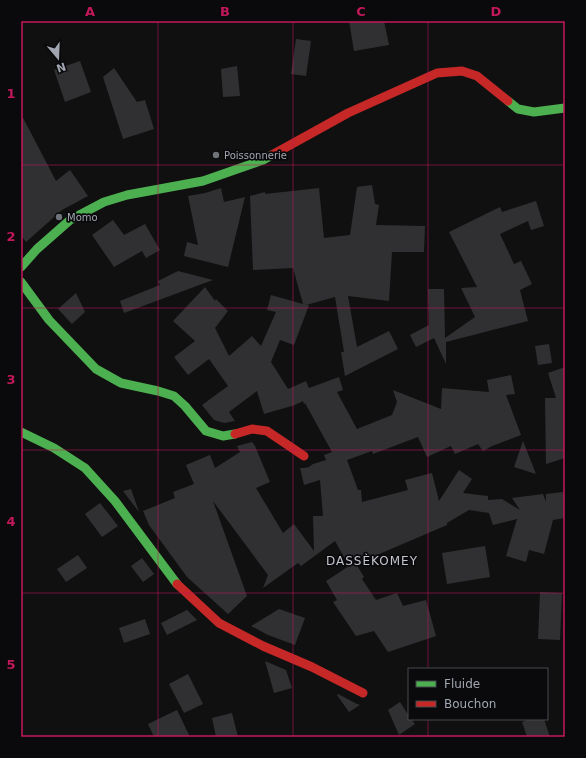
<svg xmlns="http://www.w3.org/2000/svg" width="586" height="758" font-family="'DejaVu Sans',sans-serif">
<rect width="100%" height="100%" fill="#101010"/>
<g fill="#303033">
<path d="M349,21h35l5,24 -35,6z"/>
<path d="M296,39l15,2 -5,35 -15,-2z"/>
<path d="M80,61l11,31 -26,10 -11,-32z"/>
<path d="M237,66l3,30 -17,1 -2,-28z"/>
<path d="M114,68l23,34 8,-2 9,29 -31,10 -20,-62z"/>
<path d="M21,114l35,67 14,-11 18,26 -26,14 -36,32 -5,-7z"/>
<path d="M372,185l3,19 4,1 -3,20 49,1 -1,26h-32l-3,49 -41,-5 9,51 32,-16 9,18 -53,27 -4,-24h3l-9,-55 -29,8h3l-15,40 -14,-5 -9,22 17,27 18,-8 3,7 30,-11 4,13 -6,2 20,37 35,-14 5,-13 -4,-12 48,19 1,-21 47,4 -2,-12 24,-5 4,19 -9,1 15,40 -29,11 -9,5 -5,-7 -23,10 -4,-8 -24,11 -9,-20 -45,17 -1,-3 -25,9 11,30h3l1,12 46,-12 -3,-10 27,-7 7,28 20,-31 13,9 -9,14 25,3v4l14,-1 18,11 -8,-12 31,-4 3,8v-8l17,-2 2,12v14l-12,2 -9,34 -15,-4 -3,12 -20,-6 11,-37 -24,6 -4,-12 -20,-3 -22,13v2l-91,39 8,13 -2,2 14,21 21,-7 6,13 23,-6 10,36 -48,16 -14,-21 -18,5 -23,-34 4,-2 -11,-19 23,-15 -14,-25 -34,25 -3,-3 -35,25 5,-13 -55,-74 34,95 -19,18 -41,-37 -38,-52 -6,-14 32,-13 -2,-6 21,-8 -8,-19 24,-10 5,13 25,-16 -3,-6 15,-4 3,4 15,36 -14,6 27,45 11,-9 20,27 -1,-35h10l-3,-36 -16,5 -4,-17h4l5,-1 4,-3 13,-4 -2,-5 8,-3 -27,-49 -1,1 -1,-3 -8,4 -31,9 -7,-23 -28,21 6,9 -11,2 -10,-3 -12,-15 26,-19 -19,-27 -21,16 -14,-18 21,-16 -22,-20 32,-34 10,14 1,-2 12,12 -13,17 14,28 23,-20 9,10 15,-34 -9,-2 4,-15 32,9 -10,-36 -40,2 -3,-74 15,-4v2l54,-6 5,50 26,-3 7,-48z"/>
<path d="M221,188l3,14 21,-5 -17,70 -44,-11 3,-14 11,3 -10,-49 17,-3z"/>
<path d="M536,201l8,25 -13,4 -3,-9 -28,13 14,30 7,-3 11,23 -12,6 8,31 -82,21v22l-12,-26 -18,9 -6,-12 19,-10 -1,-36h16l1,49 30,-21 -14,-29 16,-1 -28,-55 51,-25 2,5z"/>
<path d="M113,220l11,15 21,-11 15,26 -14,8 -4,-7 -28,16 -22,-32z"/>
<path d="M178,271l35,9 -89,33 -4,-12 40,-16 -2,-4z"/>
<path d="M76,293l9,19 -13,12 -14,-15z"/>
<path d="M549,344l3,19 -14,2 -3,-19z"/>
<path d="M565,367v91l-19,6 -1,-66h11l-8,-25z"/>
<path d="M523,441l13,33 -22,-7z"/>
<path d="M131,489l8,23 -16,-21z"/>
<path d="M100,503l18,23 -16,11 -17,-23z"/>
<path d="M485,546l5,31 -43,7 -5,-31z"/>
<path d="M78,555l9,13 -21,14 -9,-13z"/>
<path d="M142,558l12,16 -11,8 -12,-16z"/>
<path d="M540,592l22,1 -2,47 -22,-1z"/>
<path d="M279,609l26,9 -10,27 -27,-10 -17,-9z"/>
<path d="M187,610l10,10 -30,15 -6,-12z"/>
<path d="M145,619l5,15 -26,9 -5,-15z"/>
<path d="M265,661l21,9 6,18 -18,5z"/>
<path d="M188,674l15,30 -19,9 -15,-29z"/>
<path d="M338,694l19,10 3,1 -11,7 -12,-17z"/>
<path d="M400,702l9,14v3h2l4,5 -16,11 -11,-25z"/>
<path d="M177,710l13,27h-36l-6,-13z"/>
<path d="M232,713l6,24h-22l-4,-19z"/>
<path d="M530,719h14l6,18h-23l-5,-15z"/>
</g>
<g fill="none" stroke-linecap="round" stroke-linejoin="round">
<g stroke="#4caf50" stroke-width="9">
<path d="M508,101l10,8 16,3 31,-4"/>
<path d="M21,267l16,-18 33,-29 34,-18 23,-7 76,-14 60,-21 9,-5"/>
<path d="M21,282l28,38 47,49 25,14 37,8 16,5 11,10 21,25 17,5 12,-2"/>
<path d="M21,432l33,16 31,20 30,33 62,83"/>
</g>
<g stroke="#c62828" stroke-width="9">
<path d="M272,155l76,-42 89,-40 25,-2 15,5 31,25"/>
<path d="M235,434l17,-5 15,2 37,25"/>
<path d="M177,584l42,39 44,23 49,21 51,26"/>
</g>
</g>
<path fill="none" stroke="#c2185b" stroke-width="1" stroke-opacity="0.55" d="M158,21v716M293,21v716M428,21v648M21,165h544M21,308h544M21,450h544M21,593h544M428,719v18"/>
<g fill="#6e7279" stroke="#0a0a0c" stroke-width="1.5">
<circle cx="216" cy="155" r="4"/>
<circle cx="59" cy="217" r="4"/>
</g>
<g text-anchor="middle" stroke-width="3.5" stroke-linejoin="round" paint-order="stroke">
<g font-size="10" fill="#a1a6b1" stroke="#0a0a0c" text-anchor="start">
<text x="224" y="159">Poissonnerie</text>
<text x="67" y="221">Momo</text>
</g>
<g font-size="12" letter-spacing="1" fill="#c2c5cd" stroke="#0a0a0c">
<text x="372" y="565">DASSÈKOMEY</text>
</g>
</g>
<rect width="586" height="758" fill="none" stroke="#0a0a0c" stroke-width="44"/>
<rect x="408" y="668" width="140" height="52" fill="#0a0a0c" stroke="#46484e"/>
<rect x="416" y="681" width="20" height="6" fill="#4caf50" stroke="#46484e"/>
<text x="444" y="688" font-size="12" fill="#a1a6b1">Fluide</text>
<rect x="416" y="701" width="20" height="6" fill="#c62828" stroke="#46484e"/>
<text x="444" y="708" font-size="12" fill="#a1a6b1">Bouchon</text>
<g transform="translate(58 58) rotate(161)" stroke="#0a0a0c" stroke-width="3" paint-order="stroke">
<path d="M0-3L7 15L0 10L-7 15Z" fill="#a1a6b1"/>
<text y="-6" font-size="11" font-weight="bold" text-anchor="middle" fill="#a1a6b1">N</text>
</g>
<rect x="22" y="22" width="542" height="714" fill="none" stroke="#c2185b" stroke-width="1.5"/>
<g font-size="13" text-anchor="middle" font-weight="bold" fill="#c2185b">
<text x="90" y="16">A</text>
<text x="225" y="16">B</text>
<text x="361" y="16">C</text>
<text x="496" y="16">D</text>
<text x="11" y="98">1</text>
<text x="11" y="241">2</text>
<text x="11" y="384">3</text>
<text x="11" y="526">4</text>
<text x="11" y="669">5</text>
</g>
</svg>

Prompt: Repeat, word for word, each of the records, omitting any image they hold.

Response box:
<svg xmlns="http://www.w3.org/2000/svg" width="586" height="758" font-family="'DejaVu Sans',sans-serif">
<rect width="100%" height="100%" fill="#101010"/>
<g fill="#303033">
<path d="M349,21h35l5,24 -35,6z"/>
<path d="M296,39l15,2 -5,35 -15,-2z"/>
<path d="M80,61l11,31 -26,10 -11,-32z"/>
<path d="M237,66l3,30 -17,1 -2,-28z"/>
<path d="M114,68l23,34 8,-2 9,29 -31,10 -20,-62z"/>
<path d="M21,114l35,67 14,-11 18,26 -26,14 -36,32 -5,-7z"/>
<path d="M372,185l3,19 4,1 -3,20 49,1 -1,26h-32l-3,49 -41,-5 9,51 32,-16 9,18 -53,27 -4,-24h3l-9,-55 -29,8h3l-15,40 -14,-5 -9,22 17,27 18,-8 3,7 30,-11 4,13 -6,2 20,37 35,-14 5,-13 -4,-12 48,19 1,-21 47,4 -2,-12 24,-5 4,19 -9,1 15,40 -29,11 -9,5 -5,-7 -23,10 -4,-8 -24,11 -9,-20 -45,17 -1,-3 -25,9 11,30h3l1,12 46,-12 -3,-10 27,-7 7,28 20,-31 13,9 -9,14 25,3v4l14,-1 18,11 -8,-12 31,-4 3,8v-8l17,-2 2,12v14l-12,2 -9,34 -15,-4 -3,12 -20,-6 11,-37 -24,6 -4,-12 -20,-3 -22,13v2l-91,39 8,13 -2,2 14,21 21,-7 6,13 23,-6 10,36 -48,16 -14,-21 -18,5 -23,-34 4,-2 -11,-19 23,-15 -14,-25 -34,25 -3,-3 -35,25 5,-13 -55,-74 34,95 -19,18 -41,-37 -38,-52 -6,-14 32,-13 -2,-6 21,-8 -8,-19 24,-10 5,13 25,-16 -3,-6 15,-4 3,4 15,36 -14,6 27,45 11,-9 20,27 -1,-35h10l-3,-36 -16,5 -4,-17h4l5,-1 4,-3 13,-4 -2,-5 8,-3 -27,-49 -1,1 -1,-3 -8,4 -31,9 -7,-23 -28,21 6,9 -11,2 -10,-3 -12,-15 26,-19 -19,-27 -21,16 -14,-18 21,-16 -22,-20 32,-34 10,14 1,-2 12,12 -13,17 14,28 23,-20 9,10 15,-34 -9,-2 4,-15 32,9 -10,-36 -40,2 -3,-74 15,-4v2l54,-6 5,50 26,-3 7,-48z"/>
<path d="M221,188l3,14 21,-5 -17,70 -44,-11 3,-14 11,3 -10,-49 17,-3z"/>
<path d="M536,201l8,25 -13,4 -3,-9 -28,13 14,30 7,-3 11,23 -12,6 8,31 -82,21v22l-12,-26 -18,9 -6,-12 19,-10 -1,-36h16l1,49 30,-21 -14,-29 16,-1 -28,-55 51,-25 2,5z"/>
<path d="M113,220l11,15 21,-11 15,26 -14,8 -4,-7 -28,16 -22,-32z"/>
<path d="M178,271l35,9 -89,33 -4,-12 40,-16 -2,-4z"/>
<path d="M76,293l9,19 -13,12 -14,-15z"/>
<path d="M549,344l3,19 -14,2 -3,-19z"/>
<path d="M565,367v91l-19,6 -1,-66h11l-8,-25z"/>
<path d="M523,441l13,33 -22,-7z"/>
<path d="M131,489l8,23 -16,-21z"/>
<path d="M100,503l18,23 -16,11 -17,-23z"/>
<path d="M485,546l5,31 -43,7 -5,-31z"/>
<path d="M78,555l9,13 -21,14 -9,-13z"/>
<path d="M142,558l12,16 -11,8 -12,-16z"/>
<path d="M540,592l22,1 -2,47 -22,-1z"/>
<path d="M279,609l26,9 -10,27 -27,-10 -17,-9z"/>
<path d="M187,610l10,10 -30,15 -6,-12z"/>
<path d="M145,619l5,15 -26,9 -5,-15z"/>
<path d="M265,661l21,9 6,18 -18,5z"/>
<path d="M188,674l15,30 -19,9 -15,-29z"/>
<path d="M338,694l19,10 3,1 -11,7 -12,-17z"/>
<path d="M400,702l9,14v3h2l4,5 -16,11 -11,-25z"/>
<path d="M177,710l13,27h-36l-6,-13z"/>
<path d="M232,713l6,24h-22l-4,-19z"/>
<path d="M530,719h14l6,18h-23l-5,-15z"/>
</g>
<g fill="none" stroke-linecap="round" stroke-linejoin="round">
<g stroke="#4caf50" stroke-width="9">
<path d="M508,101l10,8 16,3 31,-4"/>
<path d="M21,267l16,-18 33,-29 34,-18 23,-7 76,-14 60,-21 9,-5"/>
<path d="M21,282l28,38 47,49 25,14 37,8 16,5 11,10 21,25 17,5 12,-2"/>
<path d="M21,432l33,16 31,20 30,33 62,83"/>
</g>
<g stroke="#c62828" stroke-width="9">
<path d="M272,155l76,-42 89,-40 25,-2 15,5 31,25"/>
<path d="M235,434l17,-5 15,2 37,25"/>
<path d="M177,584l42,39 44,23 49,21 51,26"/>
</g>
</g>
<path fill="none" stroke="#c2185b" stroke-width="1" stroke-opacity="0.55" d="M158,21v716M293,21v716M428,21v648M21,165h544M21,308h544M21,450h544M21,593h544M428,719v18"/>
<g fill="#6e7279" stroke="#0a0a0c" stroke-width="1.5">
<circle cx="216" cy="155" r="4"/>
<circle cx="59" cy="217" r="4"/>
</g>
<g text-anchor="middle" stroke-width="3.5" stroke-linejoin="round" paint-order="stroke">
<g font-size="10" fill="#a1a6b1" stroke="#0a0a0c" text-anchor="start">
<text x="224" y="159">Poissonnerie</text>
<text x="67" y="221">Momo</text>
</g>
<g font-size="12" letter-spacing="1" fill="#c2c5cd" stroke="#0a0a0c">
<text x="372" y="565">DASSÈKOMEY</text>
</g>
</g>
<rect width="586" height="758" fill="none" stroke="#0a0a0c" stroke-width="44"/>
<rect x="408" y="668" width="140" height="52" fill="#0a0a0c" stroke="#46484e"/>
<rect x="416" y="681" width="20" height="6" fill="#4caf50" stroke="#46484e"/>
<text x="444" y="688" font-size="12" fill="#a1a6b1">Fluide</text>
<rect x="416" y="701" width="20" height="6" fill="#c62828" stroke="#46484e"/>
<text x="444" y="708" font-size="12" fill="#a1a6b1">Bouchon</text>
<g transform="translate(58 58) rotate(161)" stroke="#0a0a0c" stroke-width="3" paint-order="stroke">
<path d="M0-3L7 15L0 10L-7 15Z" fill="#a1a6b1"/>
<text y="-6" font-size="11" font-weight="bold" text-anchor="middle" fill="#a1a6b1">N</text>
</g>
<rect x="22" y="22" width="542" height="714" fill="none" stroke="#c2185b" stroke-width="1.5"/>
<g font-size="13" text-anchor="middle" font-weight="bold" fill="#c2185b">
<text x="90" y="16">A</text>
<text x="225" y="16">B</text>
<text x="361" y="16">C</text>
<text x="496" y="16">D</text>
<text x="11" y="98">1</text>
<text x="11" y="241">2</text>
<text x="11" y="384">3</text>
<text x="11" y="526">4</text>
<text x="11" y="669">5</text>
</g>
</svg>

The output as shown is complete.